Limpia el líquido de su abdomen con un pañuelo, y lo lanza a un cesto
que ha dispuesto de forma oportuna al lado de la cama. Se relaja, mira al
techo, piensa. Cree que es espectrofilia, lo ha investigado. Su condición no es
tan anormal. Al mismo tiempo, se pregunta qué tan malvado se tiene que haber
sido en la vida anterior para que la única forma de excitarse en esta sea con
elementos que no se pueden sentir de forma natural, con espectros, fantasmas.
Pero no importa realmente, ahora todo está bien.
Mientras su brazo siga con él, ya nunca más le llamarán eunuco, no se
burlarán. Cierra los ojos, se concentra en su miembro amputado, lo mueve de un
lado a otro. Ciertamente, es como si todavía estuviera ahí, frente a él, pero
ya no puede verlo. Suspira, y mueve abajo ambos brazos. La noche es joven, y
una sola sesión no es suficiente para calmar su floreciente libido. Se comporta
como un niño con un juguete nuevo, con un juguete erecto.
Sabe que todo terminará en algún momento, pero no es el momento de
pensar en ello.
Han pasado dos semanas desde que las sensaciones desaparecieron. Dos
semanas desde que Jorge ya no pasa las noches en disfrute consigo mismo. Dos
semanas…
Al principio no le importó demasiado. Lo dejó ir, sabía que en algún
momento lo haría. Pensó entonces que aquello no había sido un intercambio
equivalente, sino un premio de consolación.
Intentó ignorarlo, regresar a sus días normales, días sin erecciones.
Sin embargo, no pudo evitar intentar, cada noche, recuperar un poco de lo que
había experimentado cuando su brazo fantasma aún le respondía, en vano.
¿Cuántas veces sacudió, removió, jaló, empujó? Nada.
Al final, Jorge no ha podido olvidarlo, lo que se siente el placer, la
lujuria, y cada día solo desea volver a encontrar esa felicidad. Pero sabe, en
su interior, que no volverá; no de ese modo, al menos.
Es otra mañana aburrida, el certificado médico todavía lo avala para
faltar al trabajo, aunque preferiría estar allí, y así no tener que pensar en
nada más que llenar informes. Aquí, en su casa, solo, no puede sino recordar,
entristecerse, sentir que algo le falta.
El desayuno se ha acabado, solo quedan unas migajas de pan sobre la
mesa, un vaso sin contenido, un mantel ennegrecido por el tiempo, un cuchillo.
Por un momento, se queda mirando el filo, que ha perdido el brillo con
el paso de los años, pero aún sirve a su propósito.

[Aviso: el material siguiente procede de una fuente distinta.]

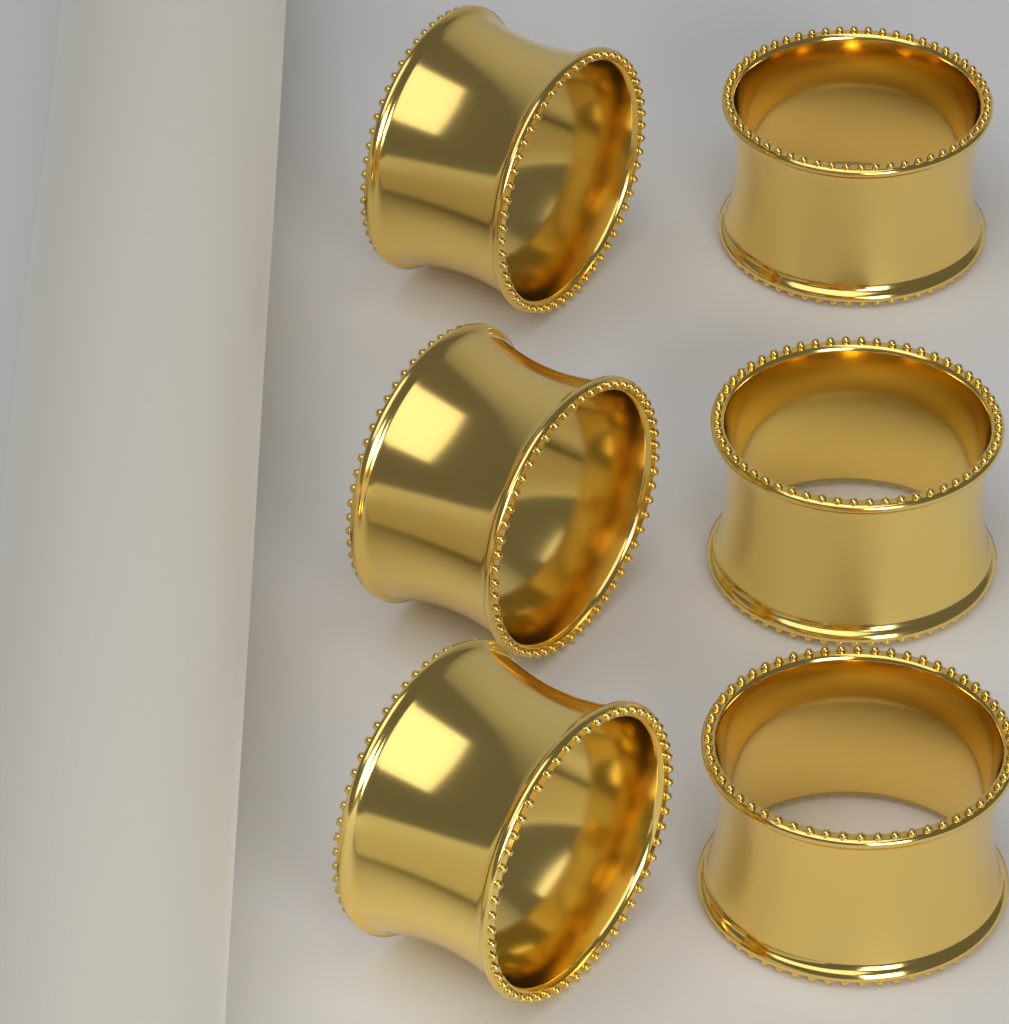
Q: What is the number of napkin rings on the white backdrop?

Toma el cuchillo por el mango, lo admira durante unos instantes, duda.
¿Merece la pena una vida así, sin placer?
La respuesta llega a él, relampagueante, y se incrusta en lo profundo de
su mente. ¡No! No puede soportar continuar cada día así, después de
experimentar el gozo, la libertad, la felicidad. Es un vicio, lo sabe. Pero ya
no puede contenerse, lo necesita. Lo quiere.
No pasa demasiado tiempo antes de que Jorge tome su decisión. No es algo
muy inteligente, él lo sabe, pero ¿qué otra opción le queda, además de
redimirse? Es eso, o esto.
Toma el teléfono, marca, de forma torpe, el número de urgencias. Pide
una ambulancia, un hombre ha sufrido un accidente y perdió un dedo. Cuelga.

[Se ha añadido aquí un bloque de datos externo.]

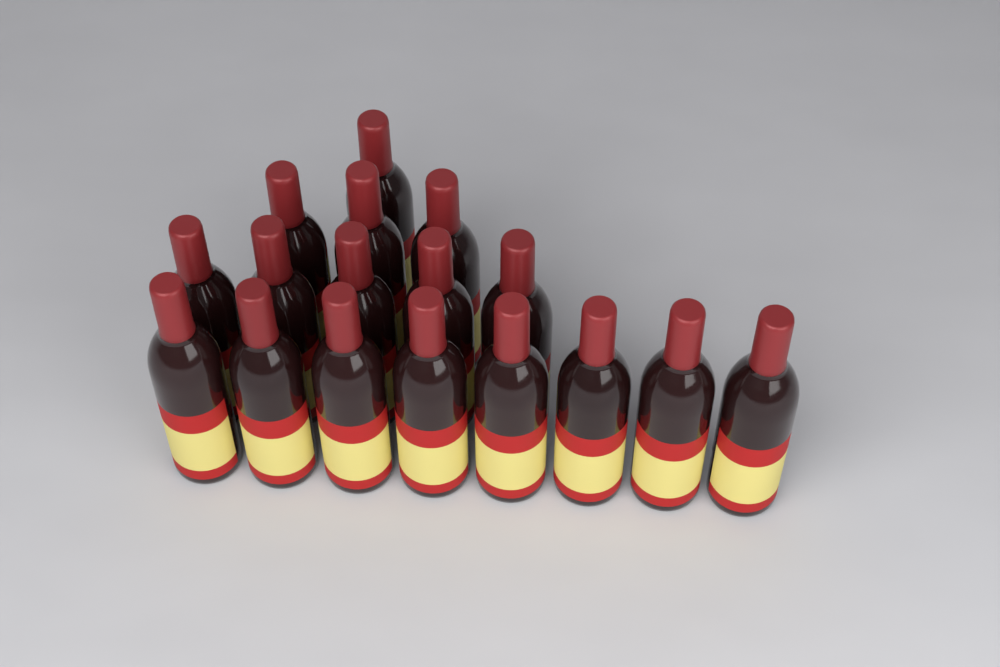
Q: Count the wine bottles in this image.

Espera algunos minutos, mirando al techo, sopesando. Un profundo suspiro
corta sus pensamientos. No será lo único que se corte hoy.
Se acerca al instrumento, lo coloca contra la pared de la meseta. Con la
yema del dedo, siente el filo a lo largo, pero no es suficiente. El anular es
el que considera menos útil, el elegido para ser sacrificado al placer.
Levanta la mano, calcula la caída y en un impulso férreo, balancea la
extremidad en dirección al cuchillo.